*Supplied passage*.
[Start of section]

Your suggested change has been received. Thank you.

close

Suggest A Change

https://thales.na.market.dpondemand.io/docs/dpod/services/kmo….

back

CipherTrust Manager System Monitoring

Prometheus Metrics Endpoint

search

Prometheus Metrics Endpoint

You can use the Prometheus metrics endpoint to connect the Prometheus monitoring system to CipherTrust Manager as a Service. You can set Prometheus to scrape the CipherTrust Manager as a Service continuously, providing metrics over time to help monitor overall system health, performance, and cryptographic activity.

A sample configuration with Prometheus and Grafana docker images is available on Github. The Grafana data visualization application provides graph visualizations of the Prometheus-collected metrics.

Prerequisites for Sample Configuration

  • CipherTrust Manager as a Service 2.7.0 or later

  • Docker

  • Docker Compose (docker-compose)

Sample Configuration Setup

  1. On your CipherTrust Manager as a Service, enable Prometheus metrics, either through a POST to the /v1/system/metrics/prometheus/enable endpoint, or with the ksctl metrics prometheus enable CLI command.

[End of section]

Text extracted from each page
[Start of section]

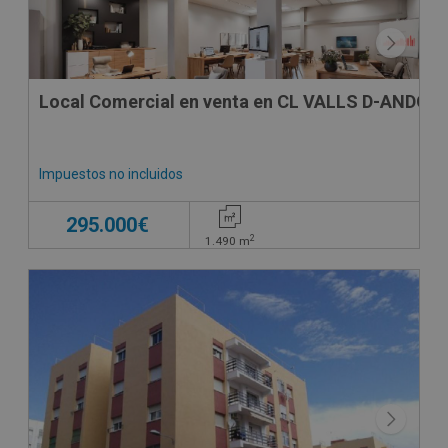
Local Comercial en venta en CL VALLS D-ANDORR
Impuestos no incluidos
295.000€
2
1.490
m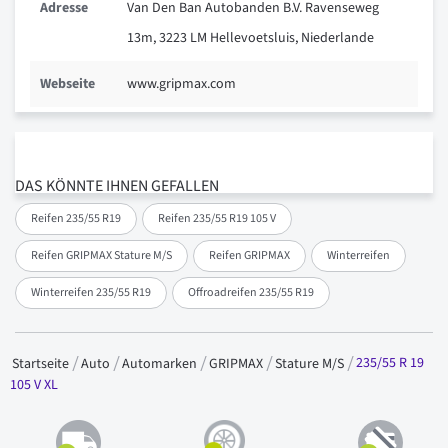
Adresse
Van Den Ban Autobanden B.V. Ravenseweg
13m, 3223 LM Hellevoetsluis, Niederlande
Webseite
www.gripmax.com
DAS KÖNNTE IHNEN GEFALLEN
Reifen 235/55 R19
Reifen 235/55 R19 105 V
Reifen GRIPMAX Stature M/S
Reifen GRIPMAX
Winterreifen
Winterreifen 235/55 R19
Offroadreifen 235/55 R19
235/55 R 19
Startseite
Auto
Automarken
GRIPMAX
Stature M/S
105 V XL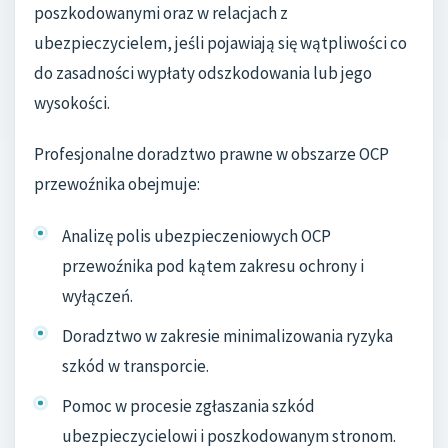
poszkodowanymi oraz w relacjach z
ubezpieczycielem, jeśli pojawiają się wątpliwości co
do zasadności wypłaty odszkodowania lub jego
wysokości.
Profesjonalne doradztwo prawne w obszarze OCP
przewoźnika obejmuje:
Analizę polis ubezpieczeniowych OCP
przewoźnika pod kątem zakresu ochrony i
wyłączeń.
Doradztwo w zakresie minimalizowania ryzyka
szkód w transporcie.
Pomoc w procesie zgłaszania szkód
ubezpieczycielowi i poszkodowanym stronom.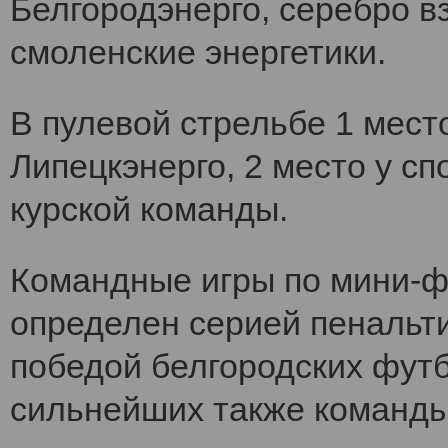
Белгородэнерго, серебро вз
смоленские энергетики.
В пулевой стрельбе 1 мест
Липецкэнерго, 2 место у сп
курской команды.
Командные игры по мини-ф
определен серией пенальт
победой белгородских футб
сильнейших также команды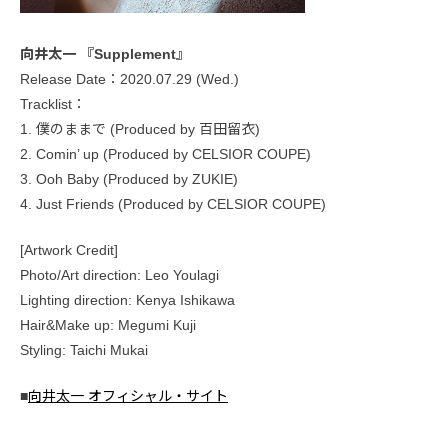
向井太一 『Supplement』
Release Date：2020.07.29 (Wed.)
Tracklist：
1. 僕のままで (Produced by 百田留衣)
2. Comin’ up (Produced by CELSIOR COUPE)
3. Ooh Baby (Produced by ZUKIE)
4. Just Friends (Produced by CELSIOR COUPE)
[Artwork Credit]
Photo/Art direction: Leo Youlagi
Lighting direction: Kenya Ishikawa
Hair&Make up: Megumi Kuji
Styling: Taichi Mukai
■
向井太一 オフィシャル・サイト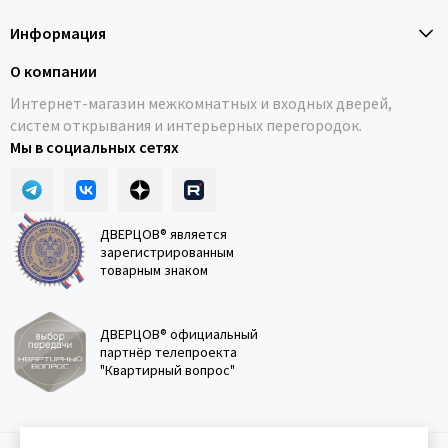
Информация
О компании
Интернет-магазин межкомнатных и входных дверей,
систем открывания и интерьерных перегородок.
Мы в социальных сетях
ДВЕРЦОВ® является
зарегистрированным
товарным знаком
ДВЕРЦОВ® официальный
партнёр телепроекта
"Квартирный вопрос"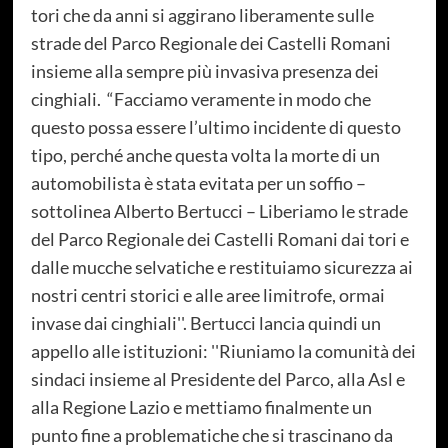
tori che da anni si aggirano liberamente sulle
strade del Parco Regionale dei Castelli Romani
insieme alla sempre più invasiva presenza dei
cinghiali. “Facciamo veramente in modo che
questo possa essere l’ultimo incidente di questo
tipo, perché anche questa volta la morte di un
automobilista è stata evitata per un soffio –
sottolinea Alberto Bertucci – Liberiamo le strade
del Parco Regionale dei Castelli Romani dai tori e
dalle mucche selvatiche e restituiamo sicurezza ai
nostri centri storici e alle aree limitrofe, ormai
invase dai cinghiali''. Bertucci lancia quindi un
appello alle istituzioni: ''Riuniamo la comunità dei
sindaci insieme al Presidente del Parco, alla Asl e
alla Regione Lazio e mettiamo finalmente un
punto fine a problematiche che si trascinano da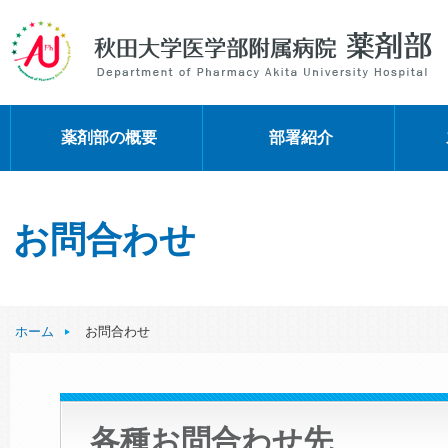
薬剤部の概要
部署紹介
お問合わせ
ホーム
お問合わせ
各種お問合わせ先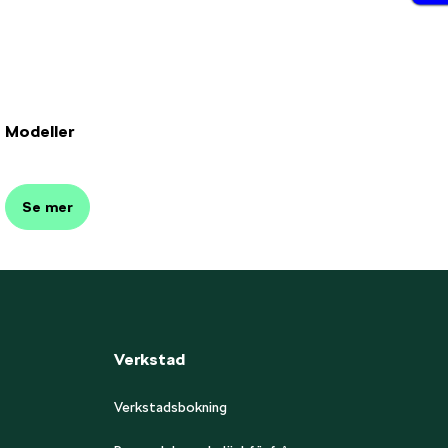
Modeller
Se mer
Verkstad
Verkstadsbokning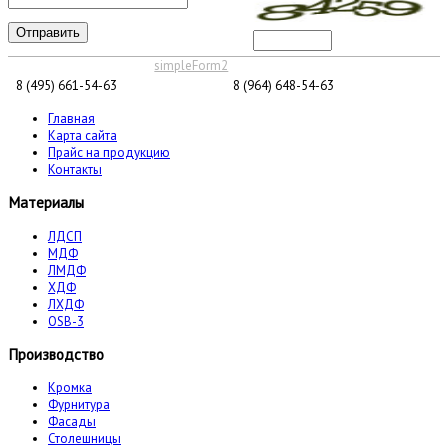
Отправить
simpleForm2
8 (495) 661-54-63
8 (964) 648-54-63
Главная
Карта сайта
Прайс на продукцию
Контакты
Материалы
ЛДСП
МДФ
ЛМДФ
ХДФ
ЛХДФ
OSB-3
Производство
Кромка
Фурнитура
Фасады
Столешницы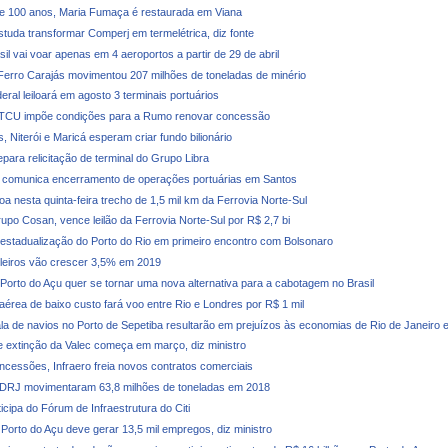
e 100 anos, Maria Fumaça é restaurada em Viana
studa transformar Comperj em termelétrica, diz fonte
il vai voar apenas em 4 aeroportos a partir de 29 de abril
Ferro Carajás movimentou 207 milhões de toneladas de minério
ral leiloará em agosto 3 terminais portuários
 TCU impõe condições para a Rumo renovar concessão
, Niterói e Maricá esperam criar fundo bilionário
para relicitação de terminal do Grupo Libra
 comunica encerramento de operações portuárias em Santos
oa nesta quinta-feira trecho de 1,5 mil km da Ferrovia Norte-Sul
upo Cosan, vence leilão da Ferrovia Norte-Sul por R$ 2,7 bi
 estadualização do Porto do Rio em primeiro encontro com Bolsonaro
ileiros vão crescer 3,5% em 2019
 Porto do Açu quer se tornar uma nova alternativa para a cabotagem no Brasil
érea de baixo custo fará voo entre Rio e Londres por R$ 1 mil
la de navios no Porto de Sepetiba resultarão em prejuízos às economias de Rio de Janeiro 
 extinção da Valec começa em março, diz ministro
ncessões, Infraero freia novos contratos comerciais
CDRJ movimentaram 63,8 milhões de toneladas em 2018
ticipa do Fórum de Infraestrutura do Citi
 Porto do Açu deve gerar 13,5 mil empregos, diz ministro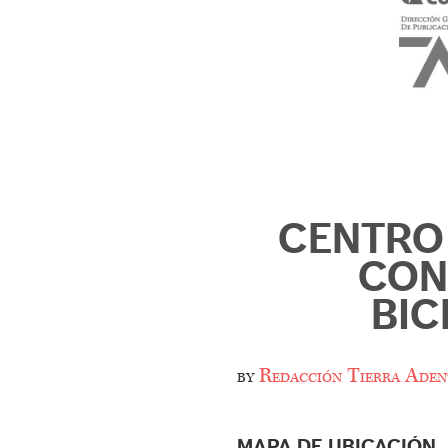
CENTRO 
CON
BIC
by
Redacción Tierra Aden
MAPA DE UBICACIÓN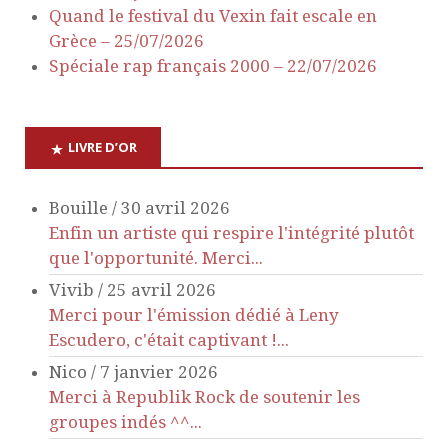
Quand le festival du Vexin fait escale en
Grèce – 25/07/2026
Spéciale rap français 2000 – 22/07/2026
LIVRE D’OR
Bouille
/
30 avril 2026
Enfin un artiste qui respire l'intégrité plutôt
que l'opportunité. Merci...
Vivib
/
25 avril 2026
Merci pour l'émission dédié à Leny
Escudero, c'était captivant !...
Nico
/
7 janvier 2026
Merci à Republik Rock de soutenir les
groupes indés ^^...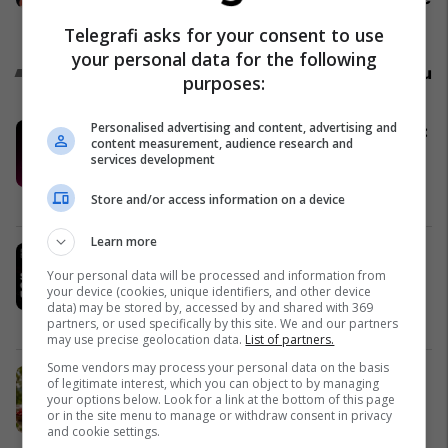
Politikë
Telegrafi asks for your consent to use
your personal data for the following
Promo
Reklamo këtu
purposes:
Personalised advertising and content, advertising and
Konkurset e javës në Telegrafi Jobs:
content measurement, audience research and
Mundësi të reja për zhvillimin tuaj
services development
profesional
Telegrafi Jobs
Store and/or access information on a device
Learn more
IPKO, Sponsor i Artë i DokuFest
2026, mbështet filmin dhe
Your personal data will be processed and information from
your device (cookies, unique identifiers, and other device
frymëzon gjeneratën e re të
data) may be stored by, accessed by and shared with 369
krijuesve
IPKO
partners, or used specifically by this site. We and our partners
may use precise geolocation data.
List of partners.
Some vendors may process your personal data on the basis
Pashtetat MEKA - zgjedhje praktike
of legitimate interest, which you can object to by managing
për mëngjes, piknik dhe rrugë
your options below. Look for a link at the bottom of this page
or in the site menu to manage or withdraw consent in privacy
MEKA HALAL FOOD
and cookie settings.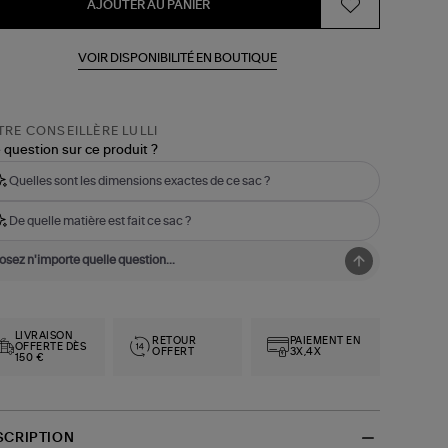
AJOUTER AU PANIER
VOIR DISPONIBILITÉ EN BOUTIQUE
RE CONSEILLÈRE LULLI
 question sur ce produit ?
Quelles sont les dimensions exactes de ce sac ?
De quelle matière est fait ce sac ?
LIVRAISON
RETOUR
PAIEMENT EN
OFFERTE DÈS
OFFERT
3X,4X
150 €
SCRIPTION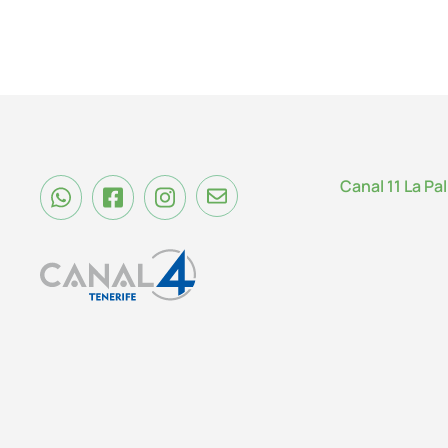
Canal 11 La Pa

[End of section]

*Set of tasks*.
(a) From the Prometheus metrics page, output the stretch from "CipherTrust Manager System" through "the Prometheus-collected metrics.".
(b) Answer these from the Prometheus metrics page:
(i) Which release of CipherTrust Manager as a Service is listed as a prerequisite for the sample configuration?
(ii) What does the Grafana data visualization application provide?
(iii) Which CLI command enables Prometheus metrics?
(c) Translate this sentence from the Prometheus metrics page into Spanish: "The Grafana data visualization application provides graph visualizations of the Prometheus-collected metrics."
Nothing here depends on the records.

*Per-task outputs*.
(a)
CipherTrust Manager System Monitoring

Prometheus Metrics Endpoint

search

Prometheus Metrics Endpoint

You can use the Prometheus metrics endpoint to connect the Prometheus monitoring system to CipherTrust Manager as a Service. You can set Prometheus to scrape the CipherTrust Manager as a Service continuously, providing metrics over time to help monitor overall system health, performance, and cryptographic activity.

A sample configuration with Prometheus and Grafana docker images is available on Github. The Grafana data visualization application provides graph visualizations of the Prometheus-collected metrics.

(b)
(i) 2.7.0 or later
(ii) Graph visualizations of the Prometheus-collected metrics
(iii) ksctl metrics prometheus enable

(c) La aplicación de visualización de datos Grafana proporciona visualizaciones gráficas de las métricas recopiladas por Prometheus.